# A/C and Furnace ON at the same time?



## obajaj (May 18, 2009)

Hi folks,

I have a Carrier A/C (Model 38BRC048370) and Gas Furnace (Model 58STA090) using a Basic Digital Thermostat by Honeywell (Model 69-1490).

Since the last couple of weeks I noticed that the place does not cool as much and the Room temperature (82F) never reached the temperature that I set on the Thermostat (76F). The air that came out from the vents seemed to be cool at first, later it seemed to get warmer.

When I checked the A/C unit outdoor a week ago, the unit did not seem to turn on and it seemed that the capacitor and contactor were bad (contactor had an open coil), and the 24V fuse on the furnace circuit had blown, so I replaced all those 3 parts.

Now, I do see that the A/C unit outside DOES turn on (both compressor and condensor fan) but it seems to stay ON!! If I manually shut off the system on the Thermostat, the A/C unit outside does turn off.

However, I have the same original problem..... The room inside initially seems to have cool air coming out from the vents. Later the air seems to be warmer and the A/C unit outside seems to be fighting to reach the Set temperature (It is constantly ON). The thermostat shows 82F even though I set it to as low as 68F.

Is it possible the A/C and Gas Furnace are ON, AT THE SAME TIME!!?
The status LED on the control circuit in the Furnace box in the attic shows a constant RED light. How can I tell if the Gas Furnace is also engaging at the same time as the A/C? What could be the problem?
Could it be a bad control board?

Also, when I turn the Thermostat switch from "Cool" to either "Off" or "Heat" the LCD display on the Thermostat goes blank.

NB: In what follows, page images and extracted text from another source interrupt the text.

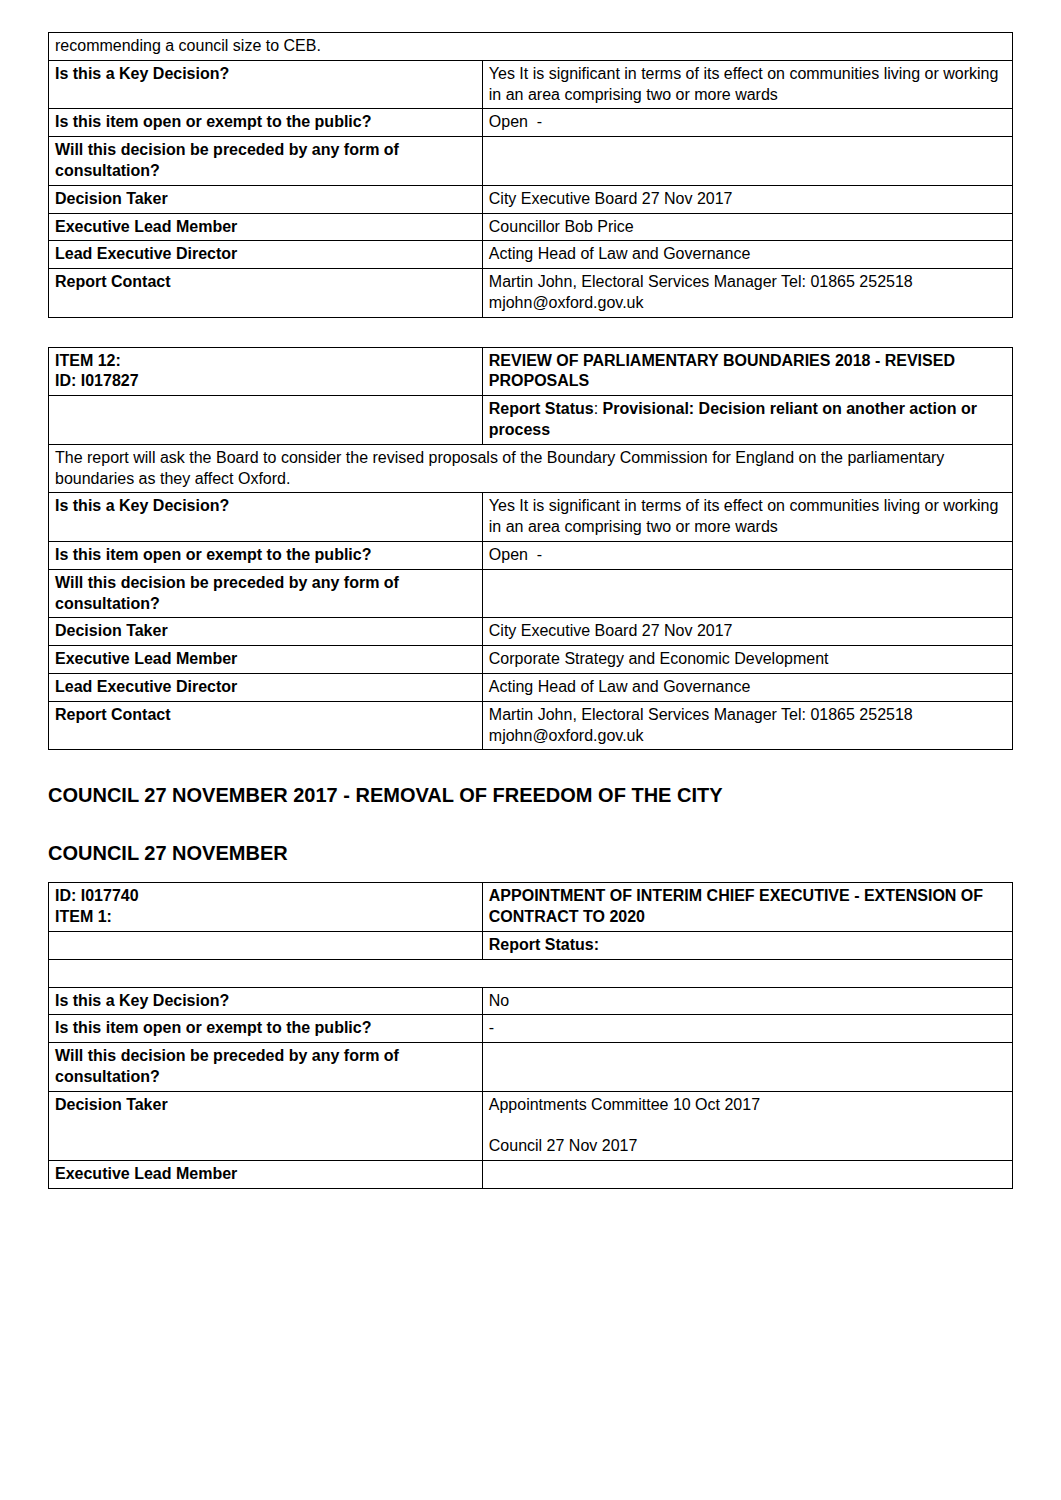| recommending a council size to CEB. |
| Is this a Key Decision? | Yes It is significant in terms of its effect on communities living or working in an area comprising two or more wards |
| Is this item open or exempt to the public? | Open - |
| Will this decision be preceded by any form of consultation? | |
| Decision Taker | City Executive Board 27 Nov 2017 |
| Executive Lead Member | Councillor Bob Price |
| Lead Executive Director | Acting Head of Law and Governance |
| Report Contact | Martin John, Electoral Services Manager Tel: 01865 252518 mjohn@oxford.gov.uk |
| ITEM 12: ID: I017827 | REVIEW OF PARLIAMENTARY BOUNDARIES 2018 - REVISED PROPOSALS |
| | Report Status : Provisional: Decision reliant on another action or process |
| The report will ask the Board to consider the revised proposals of the Boundary Commission for England on the parliamentary boundaries as they affect Oxford. |
| Is this a Key Decision? | Yes It is significant in terms of its effect on communities living or working in an area comprising two or more wards |
| Is this item open or exempt to the public? | Open - |
| Will this decision be preceded by any form of consultation? | |
| Decision Taker | City Executive Board 27 Nov 2017 |
| Executive Lead Member | Corporate Strategy and Economic Development |
| Lead Executive Director | Acting Head of Law and Governance |
| Report Contact | Martin John, Electoral Services Manager Tel: 01865 252518 mjohn@oxford.gov.uk |
COUNCIL 27 NOVEMBER 2017 - REMOVAL OF FREEDOM OF THE CITY
COUNCIL 27 NOVEMBER
| ID: I017740 ITEM 1: | APPOINTMENT OF INTERIM CHIEF EXECUTIVE - EXTENSION OF CONTRACT TO 2020 |
| | Report Status: |
| Is this a Key Decision? | No |
| Is this item open or exempt to the public? | - |
| Will this decision be preceded by any form of consultation? | |
| Decision Taker | Appointments Committee 10 Oct 2017 Council 27 Nov 2017 |
| Executive Lead Member | |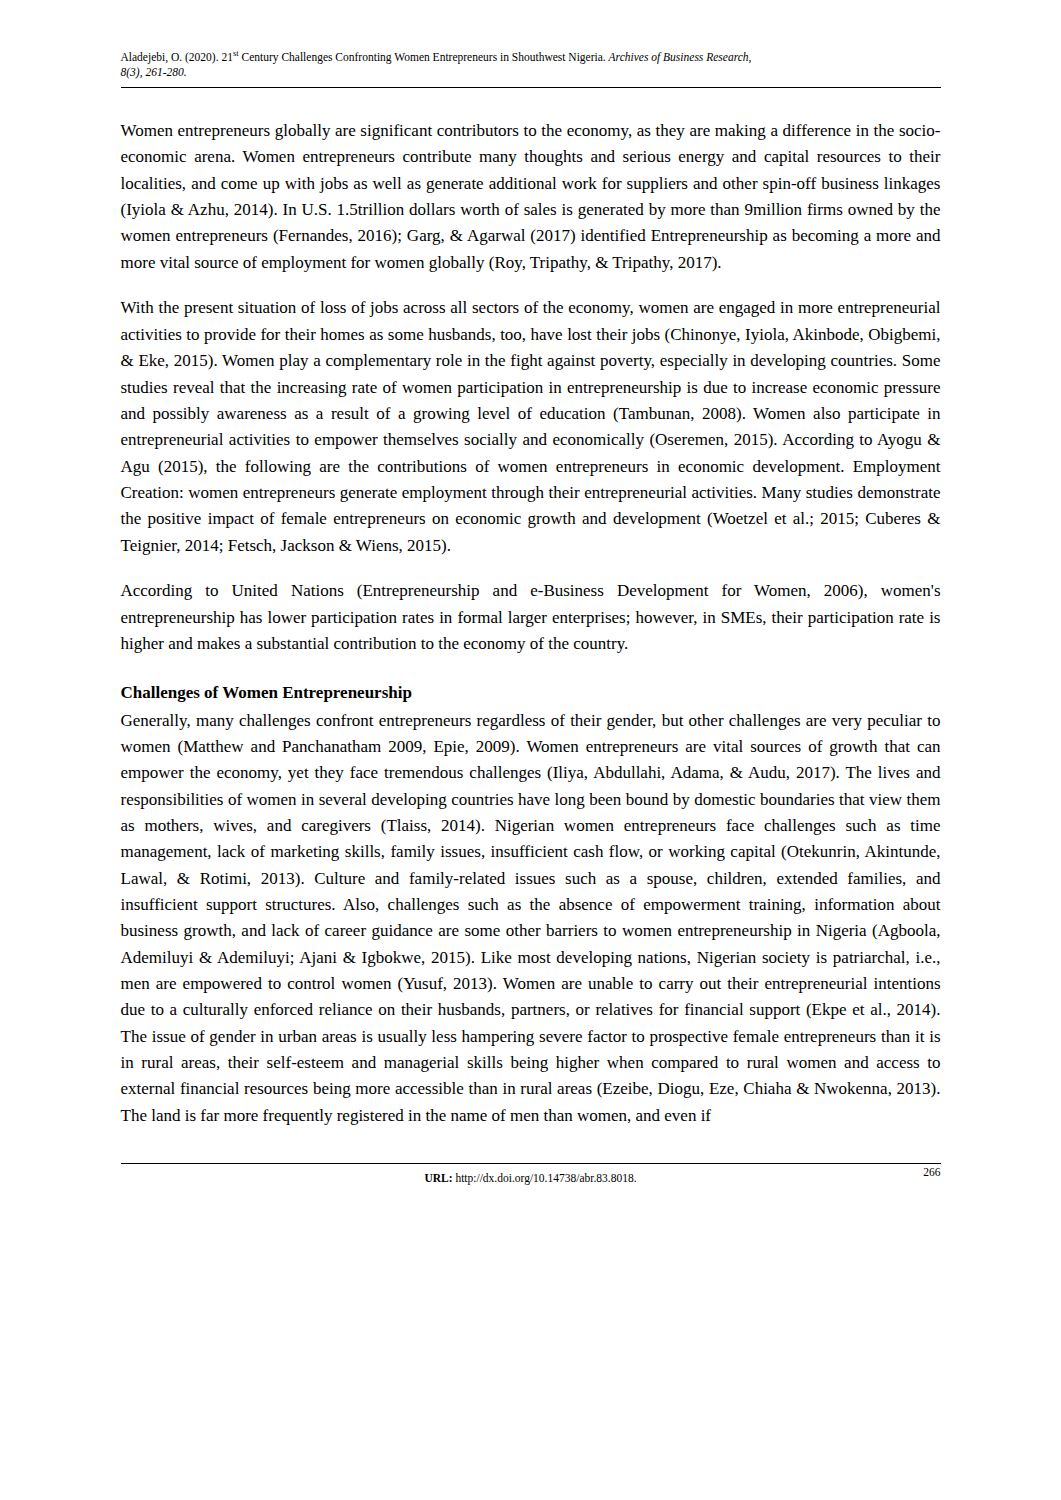Aladejebi, O. (2020). 21st Century Challenges Confronting Women Entrepreneurs in Shouthwest Nigeria. Archives of Business Research,
8(3), 261-280.
Women entrepreneurs globally are significant contributors to the economy, as they are making a difference in the socio-economic arena. Women entrepreneurs contribute many thoughts and serious energy and capital resources to their localities, and come up with jobs as well as generate additional work for suppliers and other spin-off business linkages (Iyiola & Azhu, 2014). In U.S. 1.5trillion dollars worth of sales is generated by more than 9million firms owned by the women entrepreneurs (Fernandes, 2016); Garg, & Agarwal (2017) identified Entrepreneurship as becoming a more and more vital source of employment for women globally (Roy, Tripathy, & Tripathy, 2017).
With the present situation of loss of jobs across all sectors of the economy, women are engaged in more entrepreneurial activities to provide for their homes as some husbands, too, have lost their jobs (Chinonye, Iyiola, Akinbode, Obigbemi, & Eke, 2015). Women play a complementary role in the fight against poverty, especially in developing countries. Some studies reveal that the increasing rate of women participation in entrepreneurship is due to increase economic pressure and possibly awareness as a result of a growing level of education (Tambunan, 2008). Women also participate in entrepreneurial activities to empower themselves socially and economically (Oseremen, 2015). According to Ayogu & Agu (2015), the following are the contributions of women entrepreneurs in economic development. Employment Creation: women entrepreneurs generate employment through their entrepreneurial activities. Many studies demonstrate the positive impact of female entrepreneurs on economic growth and development (Woetzel et al.; 2015; Cuberes & Teignier, 2014; Fetsch, Jackson & Wiens, 2015).
According to United Nations (Entrepreneurship and e-Business Development for Women, 2006), women's entrepreneurship has lower participation rates in formal larger enterprises; however, in SMEs, their participation rate is higher and makes a substantial contribution to the economy of the country.
Challenges of Women Entrepreneurship
Generally, many challenges confront entrepreneurs regardless of their gender, but other challenges are very peculiar to women (Matthew and Panchanatham 2009, Epie, 2009). Women entrepreneurs are vital sources of growth that can empower the economy, yet they face tremendous challenges (Iliya, Abdullahi, Adama, & Audu, 2017). The lives and responsibilities of women in several developing countries have long been bound by domestic boundaries that view them as mothers, wives, and caregivers (Tlaiss, 2014). Nigerian women entrepreneurs face challenges such as time management, lack of marketing skills, family issues, insufficient cash flow, or working capital (Otekunrin, Akintunde, Lawal, & Rotimi, 2013). Culture and family-related issues such as a spouse, children, extended families, and insufficient support structures. Also, challenges such as the absence of empowerment training, information about business growth, and lack of career guidance are some other barriers to women entrepreneurship in Nigeria (Agboola, Ademiluyi & Ademiluyi; Ajani & Igbokwe, 2015). Like most developing nations, Nigerian society is patriarchal, i.e., men are empowered to control women (Yusuf, 2013). Women are unable to carry out their entrepreneurial intentions due to a culturally enforced reliance on their husbands, partners, or relatives for financial support (Ekpe et al., 2014). The issue of gender in urban areas is usually less hampering severe factor to prospective female entrepreneurs than it is in rural areas, their self-esteem and managerial skills being higher when compared to rural women and access to external financial resources being more accessible than in rural areas (Ezeibe, Diogu, Eze, Chiaha & Nwokenna, 2013). The land is far more frequently registered in the name of men than women, and even if
URL: http://dx.doi.org/10.14738/abr.83.8018. 266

Thanks in advance for your help!


----------



## nukes00 (May 18, 2009)

Obajaj,  You might be missing something with your system.  I know little about how AC and heating systems interact, but I do remember having a house that had the AC coils mounted in the ductwork  just above the heater.  It was a heating system from the early 60's, with the AC retrofitted in the 80's.  I had to follow a pencil written direction sheet on how to shut off the heat, to include turning off the gas and isolating the thermostatic controlled gas solenoid, and resetting a control system for the fan motor mounted on the supply duct.  To the best I can remember, I had to push a knob and turn it until it tripped a lever inside,  then in the fall, I had to do the process in reverse to get the heat back on.  The Heater and AC were two different manufacturers, and I am not sure who had the design on the round black control unit.   Good luck to ya!


----------



## obajaj (May 18, 2009)

I did a Google search and figured out the problem!

What was happening was that because the thermostat connector pins were so close to each other, when I last plugged in the thermostat, 2 pins (presumably the A/C and furnace control signals) were pinched together into the same pinhole connector and were shorted.
Everytime the A/C was turned on by the thermostat, I think it triggered the furnace as well, and so I had a mixture of hot and cool air, the room temperature thus never reaching the set temperature and making the A/C fight to stay on, trying to reach the seat temperature.

Anyway, I found the 2 pins shorted, (1 of them had got bent in the process). I unbent and straightened the pin and plugged in my thermostat and the system seems to be working fine now (It seemed to be cooling fine, with the vent producing cool air strictly). I left home for work this morning, but I will test it again, later this evening and also test the heating independent of cooling..... I'm fairly sure I have fixed the problem though....


----------